━━━━━ MATERIAL PROVIDED

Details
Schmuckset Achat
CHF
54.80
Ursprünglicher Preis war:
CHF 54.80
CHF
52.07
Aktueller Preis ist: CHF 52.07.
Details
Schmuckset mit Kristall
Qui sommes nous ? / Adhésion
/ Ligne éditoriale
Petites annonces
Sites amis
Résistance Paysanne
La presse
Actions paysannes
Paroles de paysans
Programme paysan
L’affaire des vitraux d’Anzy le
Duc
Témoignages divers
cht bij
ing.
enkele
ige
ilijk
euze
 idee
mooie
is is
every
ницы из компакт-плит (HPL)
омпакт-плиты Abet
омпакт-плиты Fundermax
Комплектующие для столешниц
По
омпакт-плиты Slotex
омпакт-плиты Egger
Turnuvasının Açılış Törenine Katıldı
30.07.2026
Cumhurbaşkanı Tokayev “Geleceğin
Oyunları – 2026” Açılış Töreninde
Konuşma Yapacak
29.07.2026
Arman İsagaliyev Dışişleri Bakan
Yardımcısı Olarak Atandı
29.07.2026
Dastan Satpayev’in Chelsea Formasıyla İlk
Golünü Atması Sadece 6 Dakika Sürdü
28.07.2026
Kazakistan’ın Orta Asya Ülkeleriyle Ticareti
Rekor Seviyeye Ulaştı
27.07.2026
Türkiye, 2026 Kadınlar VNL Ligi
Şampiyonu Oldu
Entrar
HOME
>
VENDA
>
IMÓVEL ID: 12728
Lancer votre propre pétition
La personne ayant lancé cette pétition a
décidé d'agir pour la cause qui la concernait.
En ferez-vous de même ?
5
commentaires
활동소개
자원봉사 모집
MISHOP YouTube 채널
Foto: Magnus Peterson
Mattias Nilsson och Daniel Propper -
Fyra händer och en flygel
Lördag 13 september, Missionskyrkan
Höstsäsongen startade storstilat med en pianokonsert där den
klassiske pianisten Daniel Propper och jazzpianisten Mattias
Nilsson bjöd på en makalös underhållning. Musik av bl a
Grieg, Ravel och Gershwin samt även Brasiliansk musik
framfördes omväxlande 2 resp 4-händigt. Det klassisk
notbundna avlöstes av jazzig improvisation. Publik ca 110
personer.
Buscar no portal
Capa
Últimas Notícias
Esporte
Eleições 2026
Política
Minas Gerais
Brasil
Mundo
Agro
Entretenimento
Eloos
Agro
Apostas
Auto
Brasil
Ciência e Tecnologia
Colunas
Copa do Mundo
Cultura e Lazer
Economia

━━━━━━━━━━

• **DESCRIPTION OF THE TASK**: Give every line from the start of the records through the line containing "Actions paysannes", inclusive, as a numbered list, leaving out any blank lines.

• **EXERCISE ANSWER**:
1. Details
2. Schmuckset Achat
3. CHF
4. 54.80
5. Ursprünglicher Preis war:
6. CHF 54.80
7. CHF
8. 52.07
9. Aktueller Preis ist: CHF 52.07.
10. Details
11. Schmuckset mit Kristall
12. Qui sommes nous ? / Adhésion
13. / Ligne éditoriale
14. Petites annonces
15. Sites amis
16. Résistance Paysanne
17. La presse
18. Actions paysannes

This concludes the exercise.